◆ **Provided text**

---

Antibiotics: Handle Them With Care

Antibiotics really are wonder drugs--they have saved countless children's lives over the past century. But many of these medicines are now losing their punch, as disease-causing bacteria learn to resist them. Can parents help stop this insidious process? As it turns out, we can. The surest way to preserve the power of antibiotics is simply to avoid overusing them.

Since antibiotics work only against bacteria, never against viruses, they have no effect on colds, flu, bronchitis and most sore throats. Even kids with deep coughs or green nasal discharge usually have viral infections. These kids don't need antibiotics. They need what moms gave them before antibiotics existed: rest, fluids and time. Antibiotics should enter the picture only when a doctor is reasonably sure that the child has a bacterial infection. Used right, they can speed recovery and prevent complications.

Does your child need an antibiotic? It's not always obvious at first. Some infections, such as strep throat or bacterial pneumonia, should always be treated immediately. In other cases, it may be better to wait a few days rather than treat a virus unnecessarily. Doctors can't always tell whether an ear infection (acute otitis media) is caused by bacteria or a virus, or whether it will get better on its own. In several European countries, many ear infections are treated with pain medicine alone for two or three days, to see if they resolve. Some U.S. physicians are beginning to consider this "watchful waiting" approach, and a just-published study suggests that some parents are willing to go along, using only pain medications initially.

---

◆ **Recorded information**
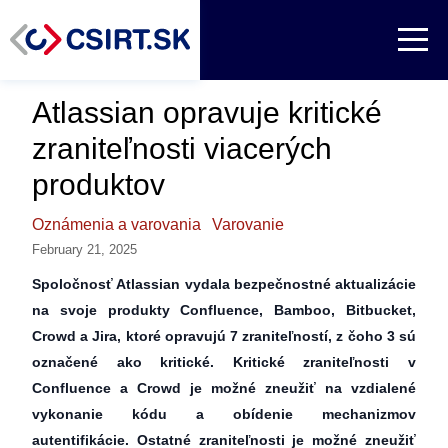
Atlassian opravuje kritické
zraniteľnosti viacerých
produktov
Oznámenia a varovania
Varovanie
February 21, 2025
Spoločnosť Atlassian vydala bezpečnostné aktualizácie
na svoje produkty Confluence, Bamboo, Bitbucket,
Crowd a Jira, ktoré opravujú 7 zraniteľností, z čoho 3 sú
označené ako kritické. Kritické zraniteľnosti v
Confluence a Crowd je možné zneužiť na vzdialené
vykonanie kódu a obídenie mechanizmov
autentifikácie. Ostatné zraniteľnosti je možné zneužiť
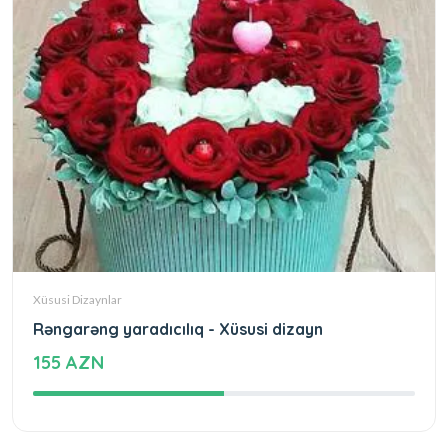
Xüsusi Dizaynlar
Rəngarəng yaradıcılıq - Xüsusi dizayn
155 AZN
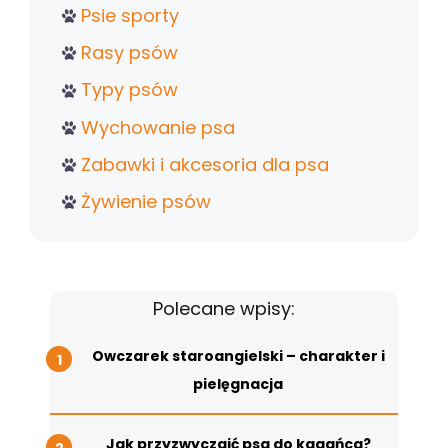
Psie sporty
Rasy psów
Typy psów
Wychowanie psa
Zabawki i akcesoria dla psa
Żywienie psów
Polecane wpisy:
Owczarek staroangielski – charakter i
pielęgnacja
Jak przyzwyczaić psa do kagańca?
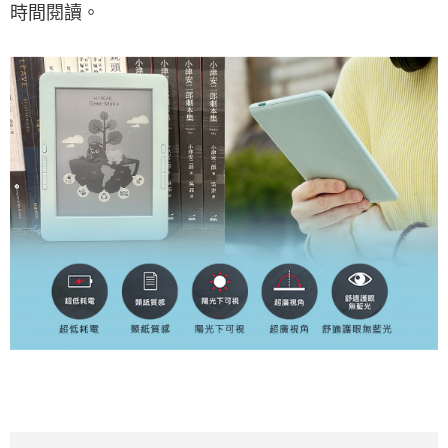
時間閱讀。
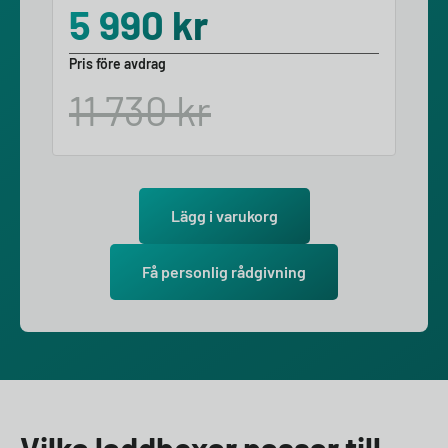
5 990
kr
Pris före avdrag
11 730
kr
Lägg i varukorg
Få personlig rådgivning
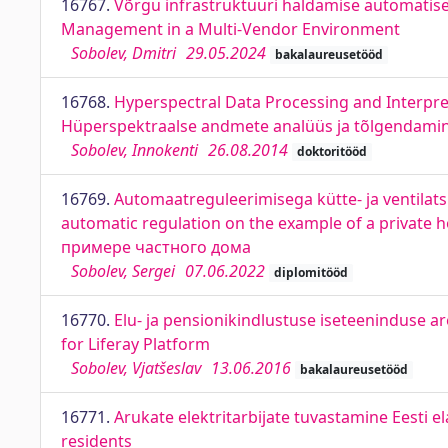
16767.
Võrgu infrastruktuuri haldamise automatis
Management in a Multi-Vendor Environment
Sobolev, Dmitri
29.05.2024
bakalaureusetööd
16768.
Hyperspectral Data Processing and Interpr
Hüperspektraalse andmete analüüs ja tõlgendamin
Sobolev, Innokenti
26.08.2014
doktoritööd
16769.
Automaatreguleerimisega kütte- ja ventilats
automatic regulation on the example of a priva
примере частного дома
Sobolev, Sergei
07.06.2022
diplomitööd
16770.
Elu- ja pensionikindlustuse iseteeninduse a
for Liferay Platform
Sobolev, Vjatšeslav
13.06.2016
bakalaureusetööd
16771.
Arukate elektritarbijate tuvastamine Eesti 
residents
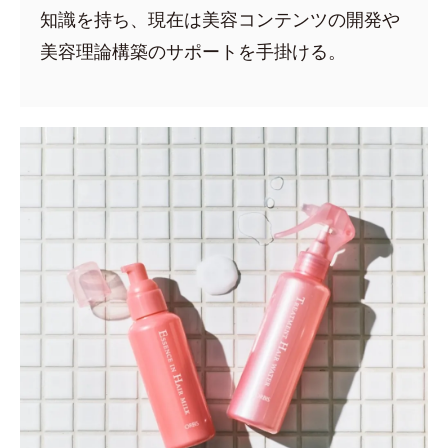
知識を持ち、現在は美容コンテンツの開発や
美容理論構築のサポートを手掛ける。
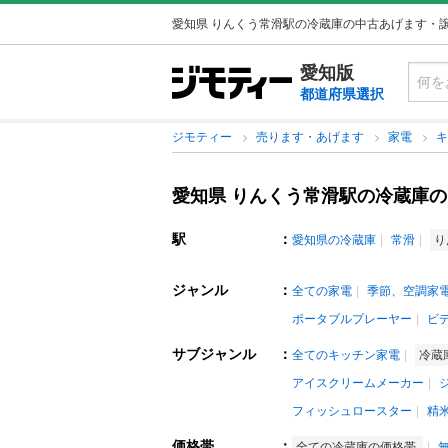
愛知県 りんくう常滑駅の冷蔵庫の中古あげます・
愛知版
都道府県選択
ジモティー
売ります・あげます
家電
愛知県 りんくう常滑駅の冷蔵庫
駅
：
愛知県の冷蔵庫
常滑
り
ジャンル
：
全ての家電
季節、空調家
ポータブルプレーヤー
ビ
サブジャンル
：
全てのキッチン家電
冷蔵
アイスクリームメーカー
フィッシュロースター
精
価格帯
：
全ての冷蔵庫の価格帯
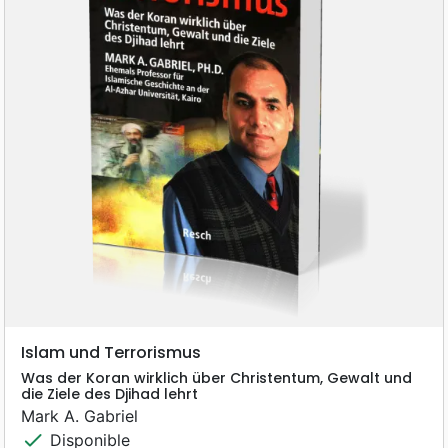
Islam und Terrorismus
Was der Koran wirklich über Christentum, Gewalt und
die Ziele des Djihad lehrt
Mark A. Gabriel
check
Disponible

---

◆ **Assignment A**
List the illnesses that the article on antibiotics says these drugs have no effect on.
◆ **Assignment B**
According to the article on antibiotics, how are many ear infections treated in several European countries?
◆ **Assignment C**
Carry the article on antibiotics forward from its final sentence.

◆ **Response box A**
colds, flu, bronchitis, most sore throats

◆ **Response box B**
They are treated with pain medicine alone for two or three days, to see if they resolve.

◆ **Response box C**
Once the doctor is confident that an infection warrants antibiotic therapy, the challenge is to choose the right medication--the one that is most likely to clear up the infection and least likely to promote antibiotic resistance. Success may require some trial and error. If one antibiotic doesn't control the infection after several days, the doctor may then choose another one. Once your child embarks on a course of antibiotic therapy, be sure to see it through, even if the symptoms subside quickly. Incomplete treatment may cost your child a second round of illness that is much harder to manage.

It's always tempting to seek a quick fix for colds and earaches, but there are better ways to keep your kids safe. Immunizations can prevent many infections, both viral and bacterial. And when someone is sick in your home, you can often protect the rest of the family by minimizing close contact and washing your hands often. Alcohol-based hand gels can be helpful when soap and water aren't available. These preventive measures--cheap, safe and easy--are the best medicine of all.

Finally, there is good news about the use of antibiotics in children. After decades of increase, new studies are showing that the rate of antibiotic use for children has now started to decline. New prescriptions fell by roughly 25 percent between 1995 and 2000. Parents and physicians alike may be getting the message that using these medicines carefully is in everyone's best interest.